Остановился я, насторожился. Как бы не оконфузил меня Илья перед героиней. Так и случилось. Говорит:
— Слышал я, как ты тут пытался меня выгородить. К чему это? Смелости не хватает правду сказать? Так я сам не побоюсь ее матери выложить.
Не знаю, как ноги вынесли меня из помещения. И вроде ничего плохого я не сделал, а чувствовал себя прескверно.
Какой-то внутренний голос спросил у меня: "А что ты, Максим Перепелица, сделал, чтобы твой товарищ Илья Самусь хорошо стрелял и не отставал по физподготовке?" — "Так мне же никто не поручал заниматься с ним", — оправдывался я. "А где твоя комсомольская совесть?" — упрекал тот же голос.
Крепко задумался я. Самусь три года прожил с матерью в землянке, когда гитлеровцы в Белоруссии хозяйничали. Каждую зиму болел. Сказалась фашистская неволя на организме Ильи. Нет в нем цепкости, какая солдату нужна. А ты, Максим Перепелица, палец о палец не ударил, чтобы помочь Самусю. Мало того, посмеивался еще, когда он мешком болтался на турнике и не мог выполнить самого простого упражнения. Надеялся, что командир со всеми управится, всех научит, а не подумал о том, что и товарищи большую помощь Илье оказать могут.
Заскребло у меня на душе... Не буду подробно рассказывать, какой был разговор у нас с Ильей после того, как мать его уехала. Признаюсь только, что не принял Самусь моей помощи. Человек с характером! Говорит:
— Помощь тогда впрок идет, когда она от чистого сердца. А ты, Перепелица, мать мою пожалел. Подумал, что неудобно, мол, — сын Героини Труда, а отстает. Помоги Таскирову, у него тоже нелады со стрельбой. А я и без того выбьюсь в люди...

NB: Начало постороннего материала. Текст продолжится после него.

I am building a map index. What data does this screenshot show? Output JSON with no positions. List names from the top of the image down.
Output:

Вся совесть моя вспенилась от этих слов. Ведь правда, до приезда Марин Федоровны мне не приходило в голову заниматься вместе с Ильей Самусем Я считал, что "брать на буксир" отстающего товарища можно только по поручению командира или комсомольской организации. Но Илья трижды не прав, если думает, что теперь хочу помочь ему не от чистого сердца. А как докажешь ему?... Впрочем, никакими тут словами не убедишь человека. Да суть не в одном Самусе. Ведь Али Таскиров тоже неважно стреляет. Теперь-то уж не буду ждать, пока мне поручат помогать ему.

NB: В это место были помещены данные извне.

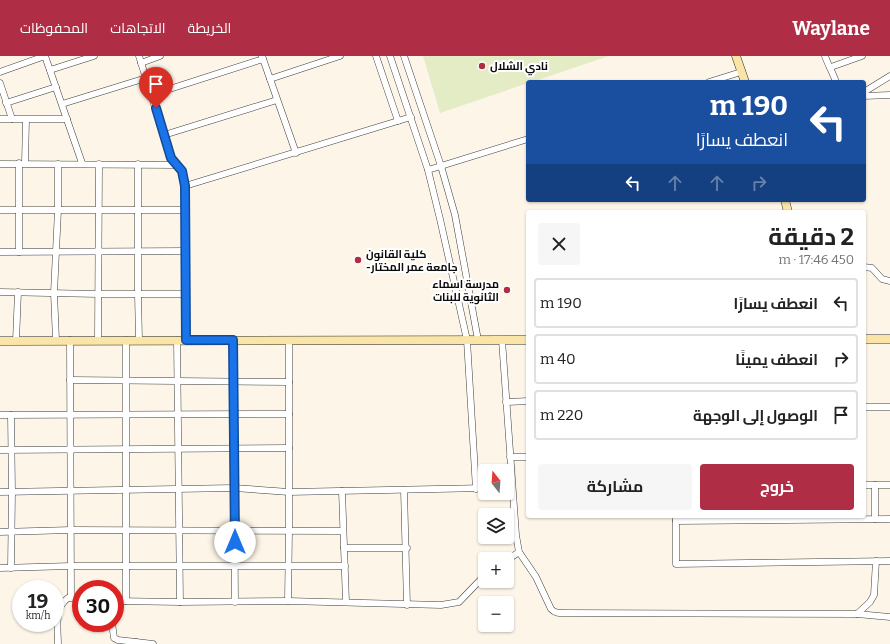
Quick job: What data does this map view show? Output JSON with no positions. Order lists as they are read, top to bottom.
{
  "places": ["نادي الشلال", "كلية القانون -جامعة عمر المختار", "مدرسة اسماء الثانوية للبنات"],
  "north": "top",
  "page": {
    "header": "Waylane",
    "nav": ["الخريطة", "الاتجاهات", "المحفوظات"],
    "turn": ["190 m", "انعطف يسارًا"],
    "heading": ["2 دقيقة", "450 m · 17:46"],
    "list": [
      {
        "name": "انعطف يسارًا",
        "value": "190 m"
      },
      {
        "name": "انعطف يمينًا",
        "value": "40 m"
      },
      {
        "name": "الوصول إلى الوجهة",
        "value": "220 m"
      }
    ],
    "buttons": ["خروج", "مشاركة"],
    "map_buttons": ["+", "−"],
    "speed": "19 km/h",
    "limit": "30"
  }
}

Казаха Таскирова, по имени Али, знает у нас каждый. Крепкий он парень. До службы в армии табунщиком был. О лошадях может целыми часами рассказывать. Заслушаешься!

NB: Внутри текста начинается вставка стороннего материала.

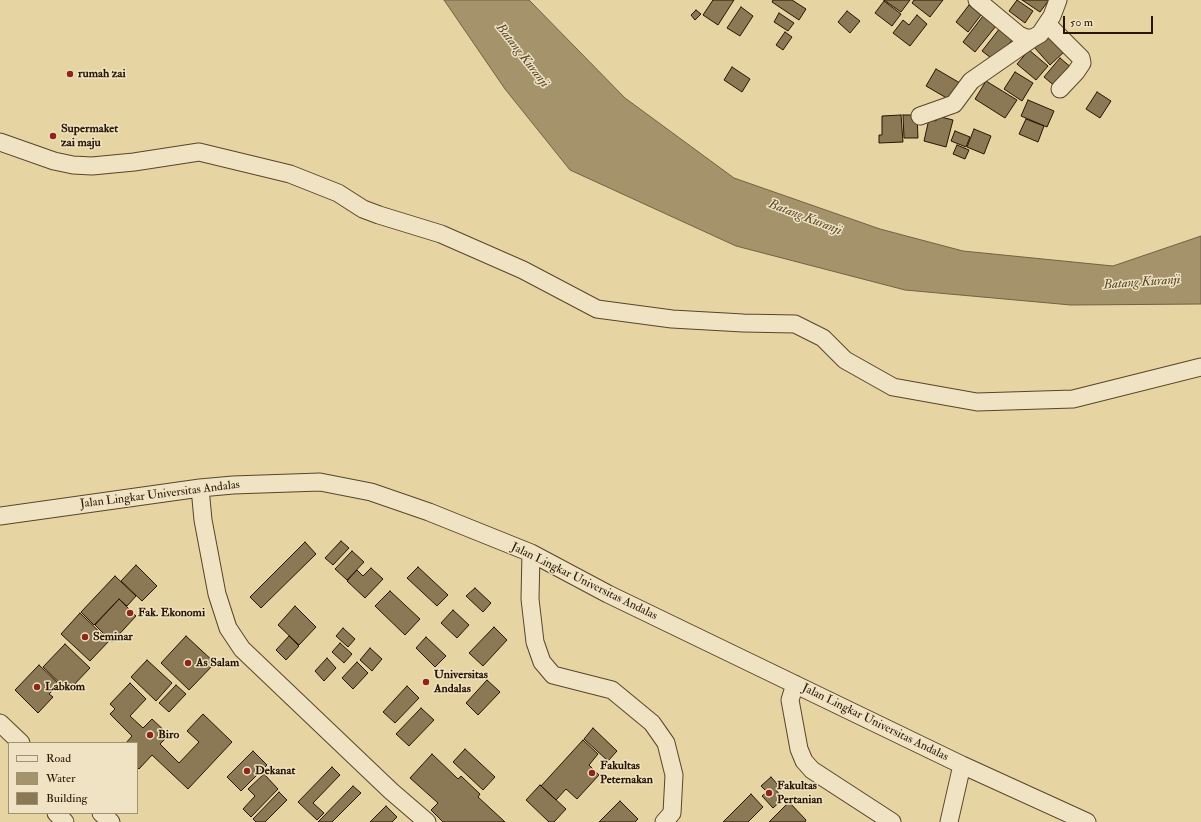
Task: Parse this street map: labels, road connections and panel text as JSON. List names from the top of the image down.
{
  "streets": {
    "street": ["Jalan Lingkar Universitas Andalas"]
  },
  "water": ["Batang Kuranji"],
  "places": [
    "rumah zai",
    "Supermaket zai maju",
    "Fak. Ekonomi",
    "Seminar",
    "As Salam",
    "Universitas Andalas",
    "Labkom",
    "Biro",
    "Dekanat",
    "Fakultas Peternakan",
    "Fakultas Pertanian"
  ],
  "legend": ["Road", "Water", "Building"],
  "scale_bar": "50 m"
}
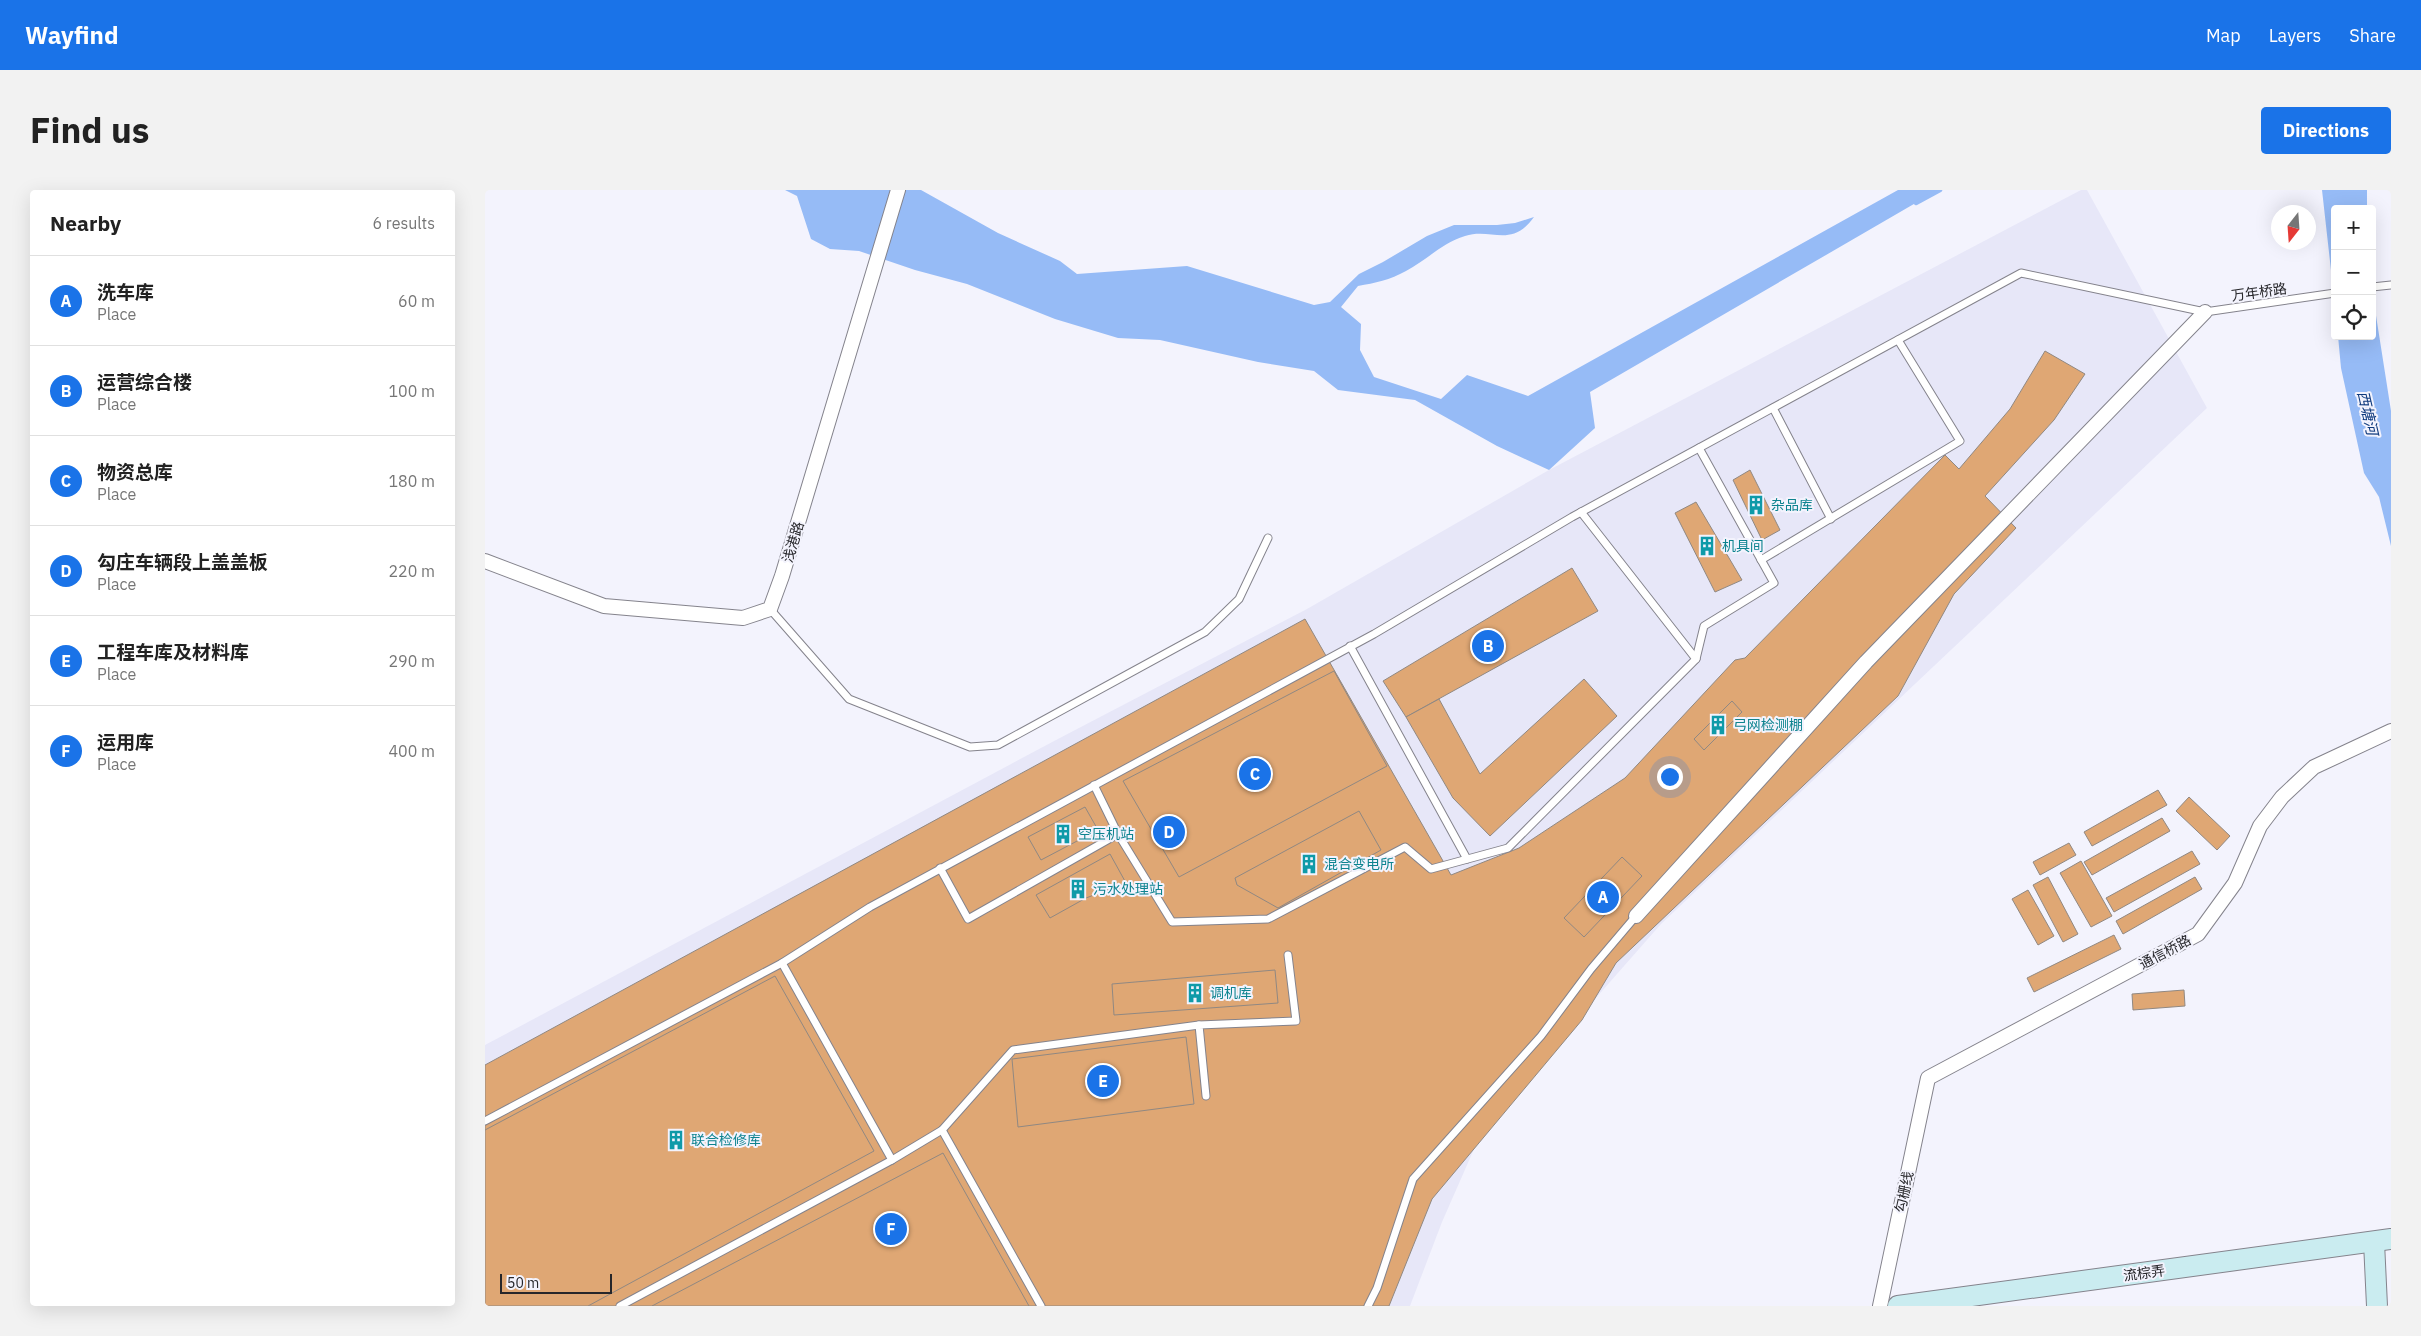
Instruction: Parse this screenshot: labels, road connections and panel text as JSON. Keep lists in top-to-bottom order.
{
  "streets": {
    "street": [
      "浅港路",
      "通信桥路",
      "勾栅线",
      "流棕弄"
    ],
    "lane": ["万年桥路"]
  },
  "crossings": [
    ["通信桥路", "勾栅线"]
  ],
  "water": ["西塘河"],
  "places": {
    "building": [
      "杂品库",
      "机具间",
      "弓网检测棚",
      "空压机站",
      "混合变电所",
      "污水处理站",
      "调机库",
      "联合检修库"
    ]
  },
  "scale_bar": "50 m",
  "north": "bottom",
  "page": {
    "header": "Wayfind",
    "nav": ["Map", "Layers", "Share"],
    "title": "Find us",
    "buttons": "Directions",
    "heading": ["Nearby", "6 results"],
    "map_buttons": ["+", "−"],
    "list": [
      {
        "mark": "A",
        "name": "洗车库",
        "note": "Place",
        "value": "60 m"
      },
      {
        "mark": "B",
        "name": "运营综合楼",
        "note": "Place",
        "value": "100 m"
      },
      {
        "mark": "C",
        "name": "物资总库",
        "note": "Place",
        "value": "180 m"
      },
      {
        "mark": "D",
        "name": "勾庄车辆段上盖盖板",
        "note": "Place",
        "value": "220 m"
      },
      {
        "mark": "E",
        "name": "工程车库及材料库",
        "note": "Place",
        "value": "290 m"
      },
      {
        "mark": "F",
        "name": "运用库",
        "note": "Place",
        "value": "400 m"
      }
    ],
    "pins": [
      "B",
      "C",
      "D",
      "A",
      "E",
      "F"
    ],
    "scale": "50 m"
  }
}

У них в Казахстане на пастбищах бродят тысячи табунов молодых лошадей. Силы нагуливают. Но пока наберут их, одичают совсем. Как звери делаются, не подступишься к ним. И вот Таскиров был усмирителем диких жеребцов. Очень серьезная профессия!
Скачет Али на лошади наперерез табуну одичавших коней и аркан в руках держит. Наметит самого красивого жеребца и начинает охотиться за ним. Как стрела, несется вперед. А приблизится на нужное расстояние к выбранной "жертве" — приподнимется на стременах и бросает аркан.
Как будто бы собственными глазами вижу эту картину.
Кинет Али аркан вперед и в один миг охватывает шею дикого жеребца. А тот, как тигр, во все стороны мечется. Только держись! Если рука у тебя нетвердая и нет нужной ловкости, увлечет тебя дикий конь куда глаза глядят или из седла стащит.
Но Али Таскиров не такой. Как сожмет твою руку, пальцев потом не расцепишь. Только охаешь от боли, а он улыбается, показывает ровные, белые, как бумага, зубы, щурит чуть раскосые глаза. И если он заарканит коня, будь тот сильным, как ветер, — удержит.
Вначале мчится следом за ним, не дает ему от табуна оторваться. В это время другие табунщики направляют косяк несущихся лошадей к ручью, который впадает в речку Чу. Там в землю целый ряд толстых столбов вкопан. Поровняется Али со столбом и камнем на землю из седла вываливается. В один миг конец аркана вокруг столба несколько раз обвивает. Жеребец на дыбы, потом на колени падает. И тут на него наваливаются табунщики, недоуздок надевают. И сколько бы он ни ржал, ни бил копытами в землю, Али его не отпустит.
Твердый характер у Таскирова. Упрямый он человек. Только в стрельбе ему не очень везет. Когда промахнется Али на стрельбах, такая грусть бывает написана на его широком, скуластом лице. Кажется, от этого лицо еще более смуглым делается. И вот диво бывает, что Таскиров стреляет и хорошо, но чаще мажет. Значит, нет у него настоящего мастерства в этом деле.
Никаких разговоров о помощи я не заводил с Таскировым. Просто на занятиях и в свободное время начал ближе держаться к нему. И как-то само собой получилось, что вскоре Максим Перепелица и Али Таскиров стали друзьями — водой не разольешь. А командир нашего отделения, младший сержант Левада, видит, что это на пользу Али идет, и дает мне разные указания — на одно, на другое обратить внимание: то Таскиров изготавливается вяло, то карабин сваливает или не умеет правильно локти ставить при стрельбе лежа. Сам Левада на занятиях показывает Таскирову, как нужно делать. А я уже слежу потом, идет ли ему на пользу наука.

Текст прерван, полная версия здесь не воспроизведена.